How do you pass the time when house-arrested by a throat virus gone viral? Sounds like a good chance to catch up on reading but trying to follow a linear thread for more than 5 lines turns my mind to mud. Writing ditto. So this has been a week devoted to sudoku, online scrabble, and trawling FB for Briterati comments and witty clips, in between reluctantly cancelling plans and answering sympathetic enquiries with a determined 'Improving!'
And in a Descartian sense it must be so, because I made it to the finale of The Incubator day of plays in development as part of Shakespeare Unplugged at the Ustinov, to see David Lane's brilliant re-imagining of Coriolanus with the Young People's Theatre. I Am England evoked a near-future England at odds with the rest of Europe and teetering on the brink of war. The disruptive populace, represented in classic tradition by a chorus, are workless hungry and half-feral, and their iron-lady leader sets up conflicted young war-veteran Marc to rally them. Urged on by his belligerent mother to be a hero, warned by his girlfriend he'll be a martyr, Marc chooses finally to speak his own truth, but no-one in the yelling crowd listens: he's irrelevant now 'there’s a version of you out there that's bigger than you ever were.’ Huge energy and passion from the cast of 20 script-in-hand YPs and a strong script combining colloquial language with occasional lyrical grandeur made for a gripping production, which - according to those who know more about Coriolanus than I do - also illuminated the major themes in the original play.
Speaking of gaps in my Shakespearian comprehension, I'm really appreciative that Andrew Hilton, director of King Lear, took time to contact me to explain the costume concept I described a bit disparagingly in a previous post. He writes that change to modern dress towards the end was to express the central theme of a cyclical element in the growth, maturing and collapse of society. I've never not enjoyed a SATF production, and if one of the reasons is their ambitious adventurousness in expressive interpretation, then Lear in a string vest is a small price to pay.
Thanks to Katy Duke, indefatigable illustrator of town life on the Frome People site, for posting images of Frome Poetry Posse on the Westway Stage during the folk festival.
And there's a poem of mine currently featured on Mediterranean poetry, a deliciously cerulean site to browse on a wintry UK day. The link was sent to me by Roger Jinkinson who I met intially on Kythira as a participant on one of my writing courses. Roger, like his fellow course member Christine Coleman, has gone on to publish very successfully and remains a friend - in fact a visit to Chris in Birmingham was one of the plans cancelled by the virulent virus.
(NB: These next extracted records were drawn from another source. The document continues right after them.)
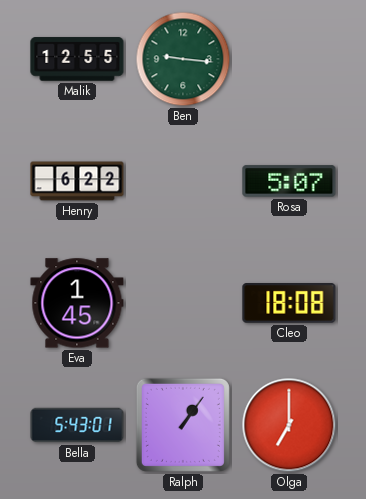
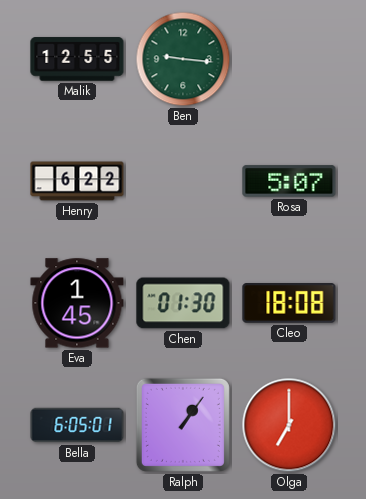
Chen: none -> 01:30
Bella: 5:43 -> 6:05
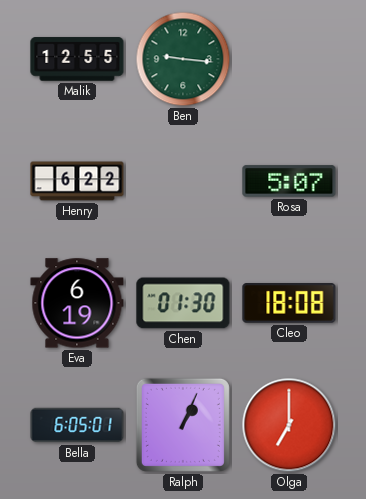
Eva: 1:45 -> 6:19
Ralph: 1:06 -> 1:04
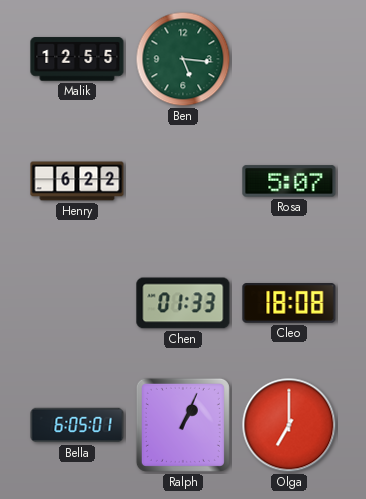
Ben: 9:16 -> 5:16
Eva: 6:19 -> none
Chen: 01:30 -> 01:33
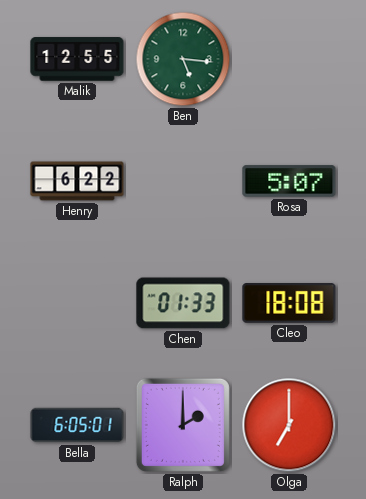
Ralph: 1:04 -> 2:00
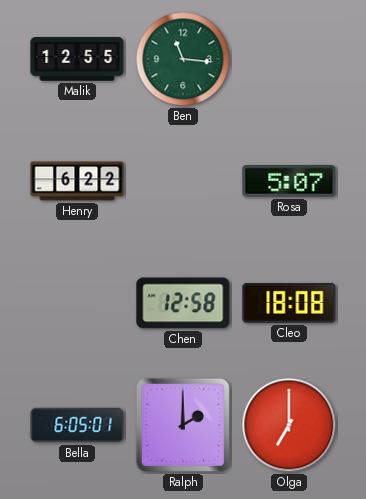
Ben: 5:16 -> 11:16
Chen: 01:33 -> 12:58
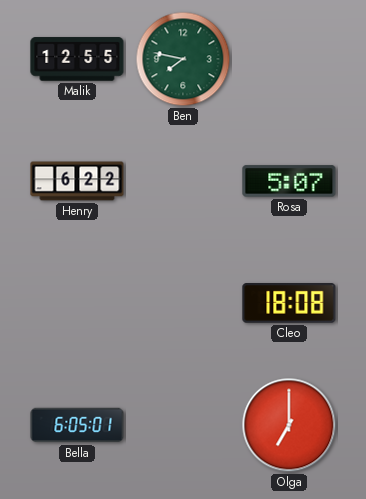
Ben: 11:16 -> 7:47
Chen: 12:58 -> none
Ralph: 2:00 -> none
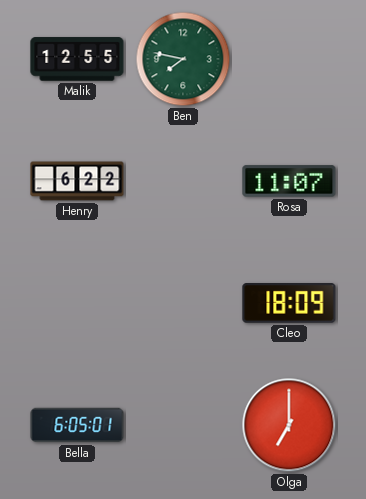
Rosa: 5:07 -> 11:07
Cleo: 18:08 -> 18:09
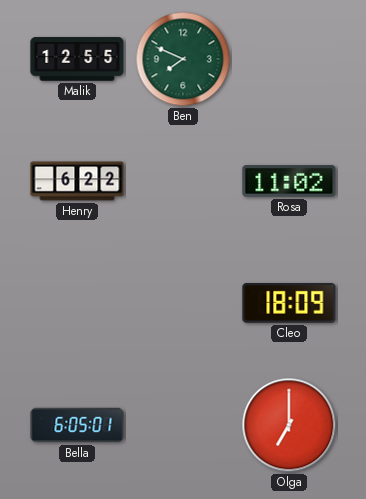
Ben: 7:47 -> 7:49
Rosa: 11:07 -> 11:02
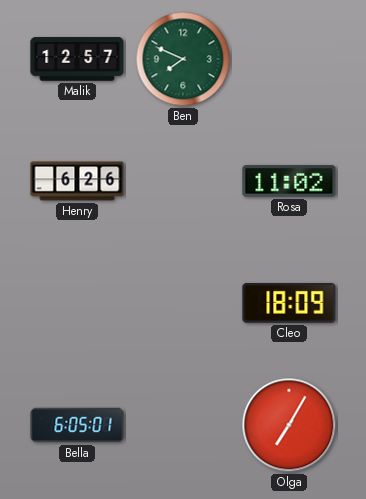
Malik: 12:55 -> 12:57
Henry: 6:22 -> 6:26
Olga: 7:00 -> 7:05
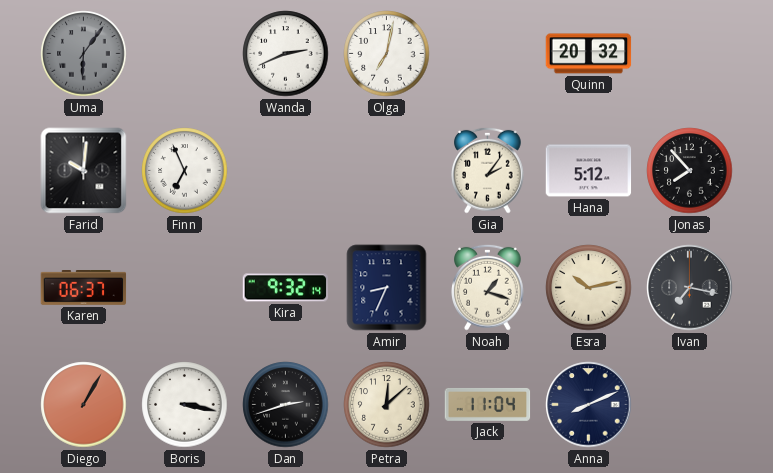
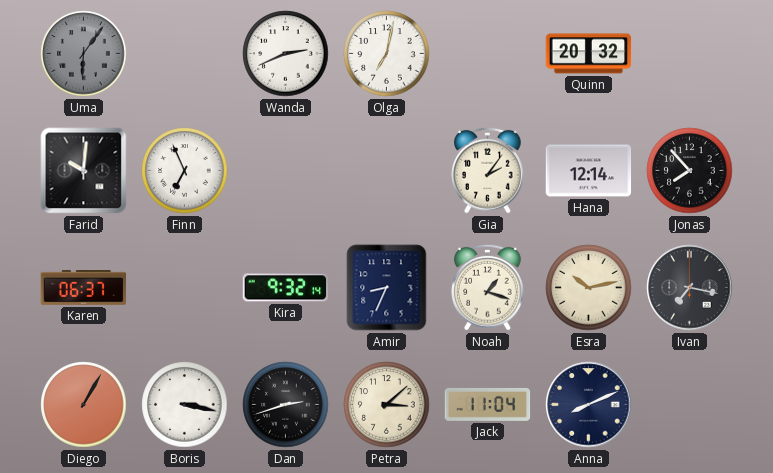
Hana: 5:12 -> 12:14
Petra: 12:08 -> 3:08
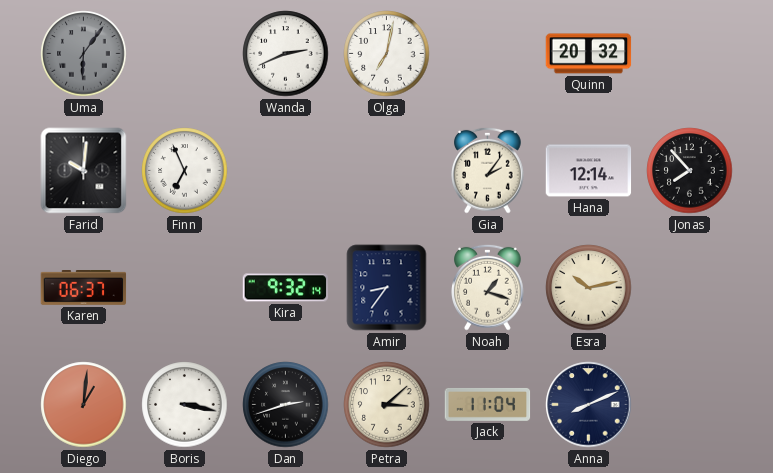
Amir: 8:34 -> 8:36
Ivan: 7:17 -> none
Diego: 1:05 -> 1:01
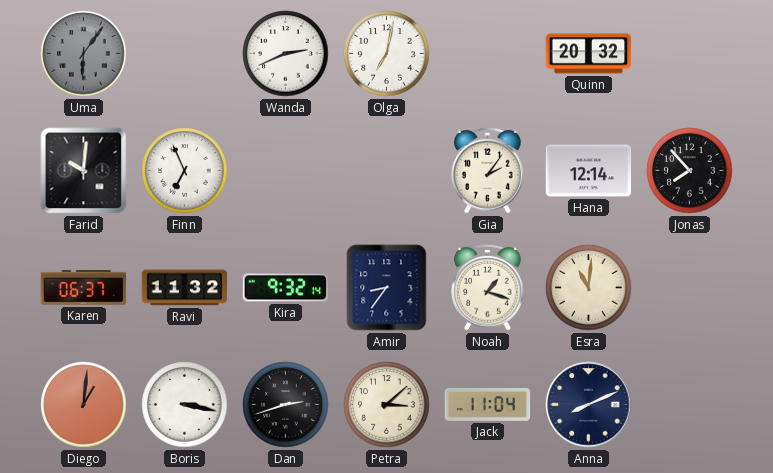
Ravi: none -> 11:32
Esra: 10:13 -> 11:01
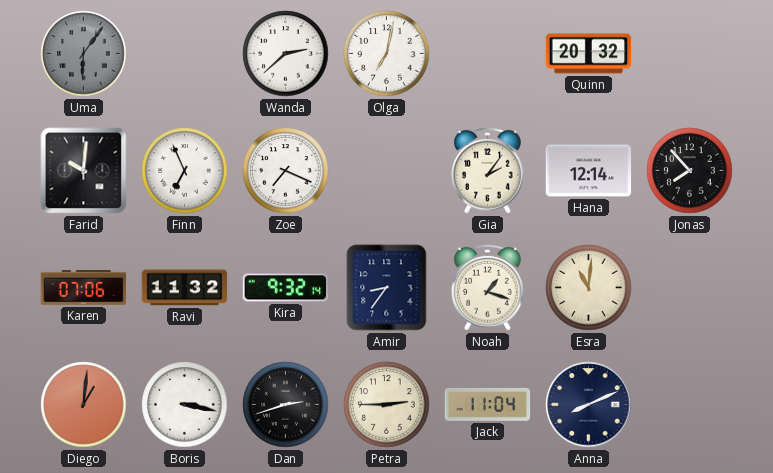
Wanda: 2:41 -> 2:38
Zoe: none -> 7:19
Karen: 06:37 -> 07:06
Petra: 3:08 -> 2:45
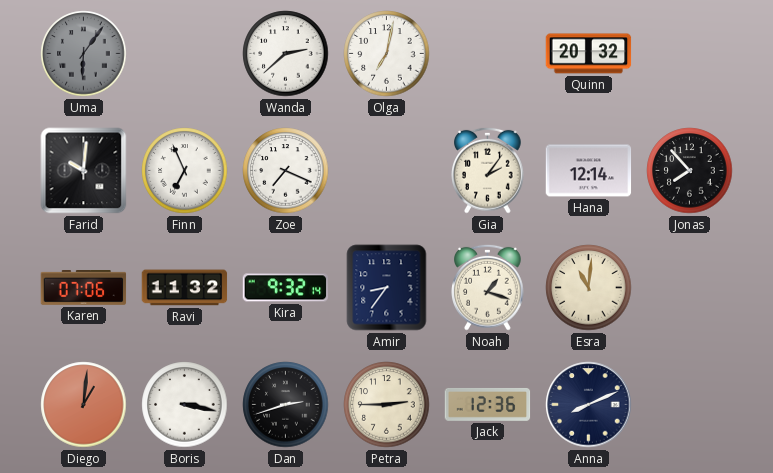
Jack: 11:04 -> 12:36
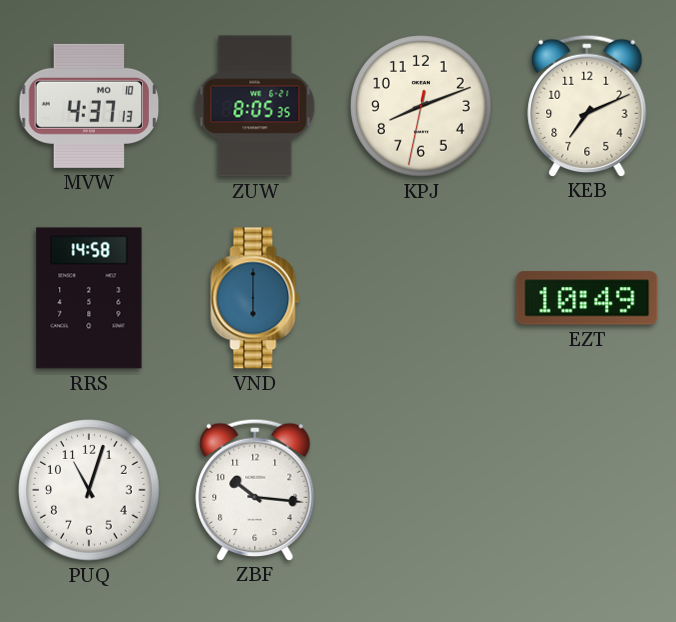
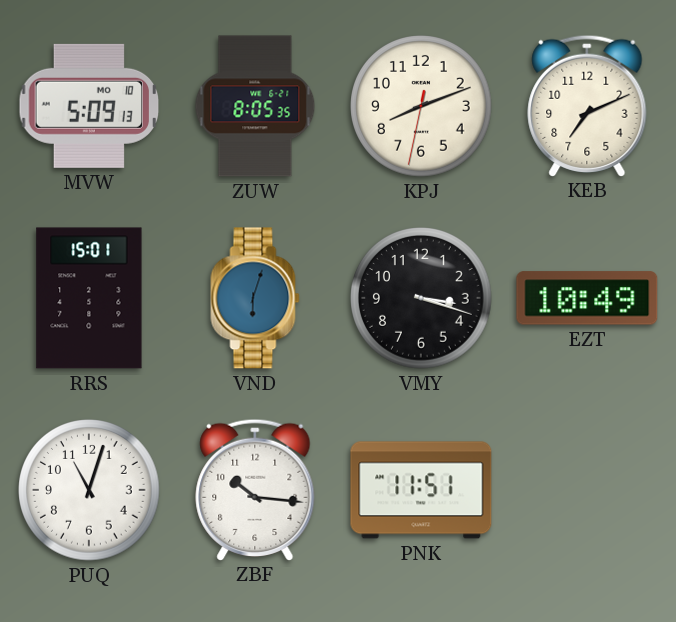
MVW: 4:37 -> 5:09
RRS: 14:58 -> 15:01
VND: 6:00 -> 6:03
VMY: none -> 3:18
PNK: none -> 11:51
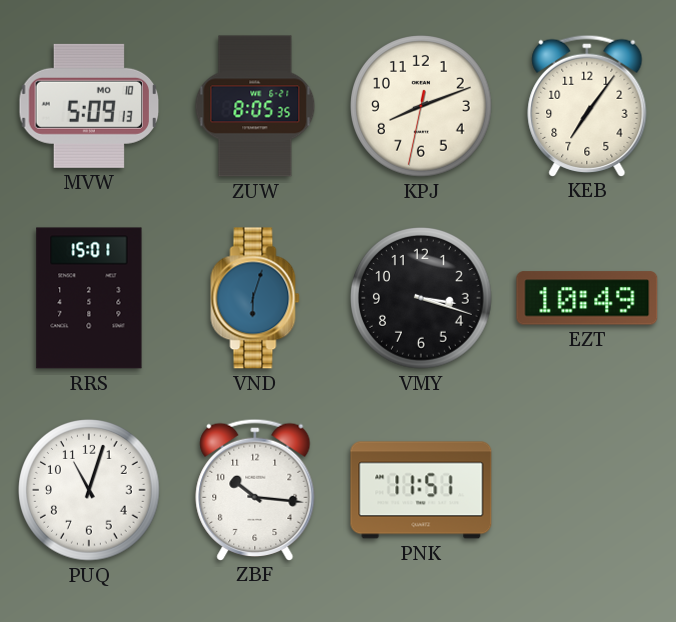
KEB: 7:11 -> 7:06
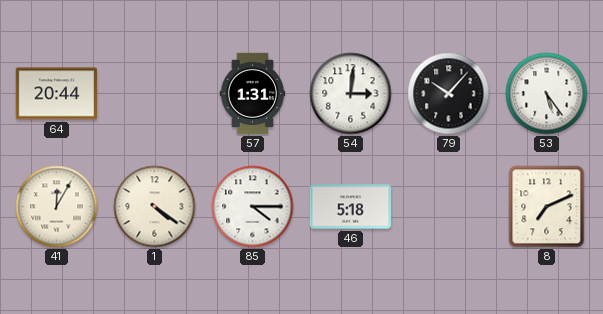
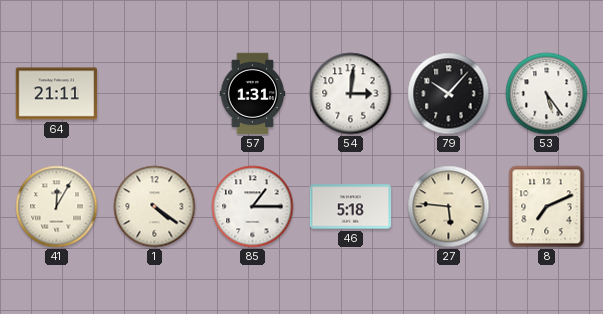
64: 20:44 -> 21:11
85: 4:15 -> 1:15
27: none -> 5:46
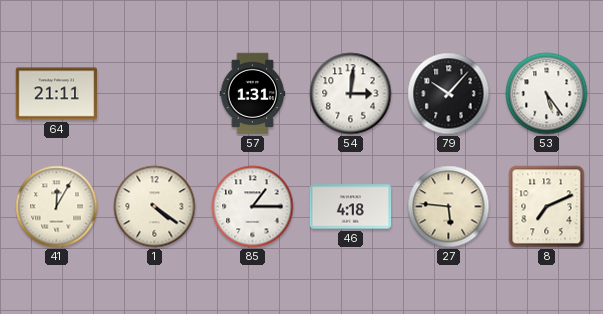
46: 5:18 -> 4:18
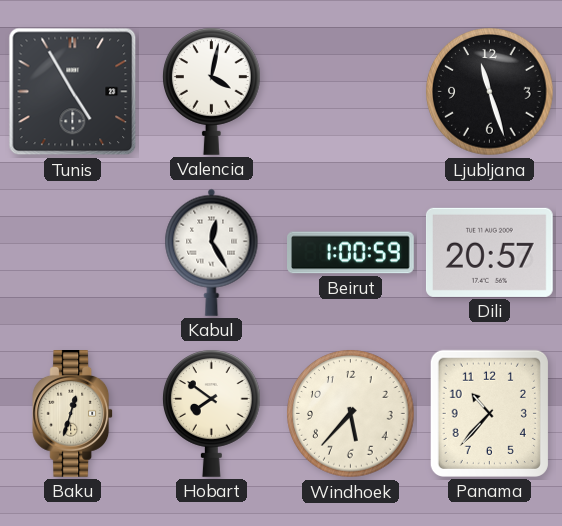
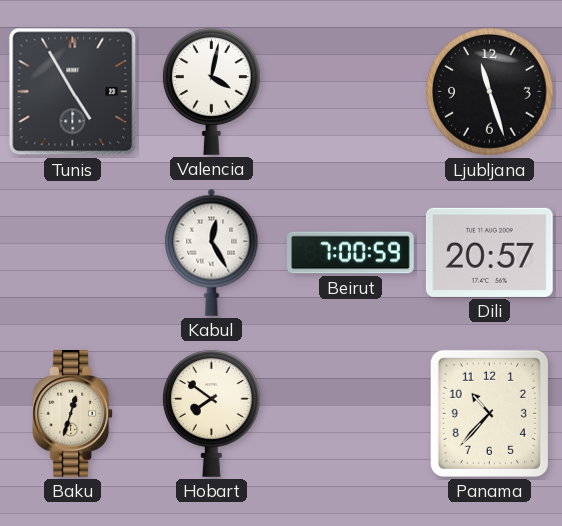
Beirut: 1:00 -> 7:00
Windhoek: 5:37 -> none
Coincidentally, I've had two other reminders of past courses in beautiful locations this week.
Richard Gould who writes graciously of receiving 'encouraging and inspirational tutoring' at The Grange has published his first novel The Engagement Party, and Teddy Goldstein spoke equally charmingly of 'excellent tutelage' at Gardoussel in Languedoc when he wrote to tell me his novel Toxic Distortions has been nominated for the Amazon First Novel award.
Flattery may not get you everywhere but it gets you a link on my blog, boys.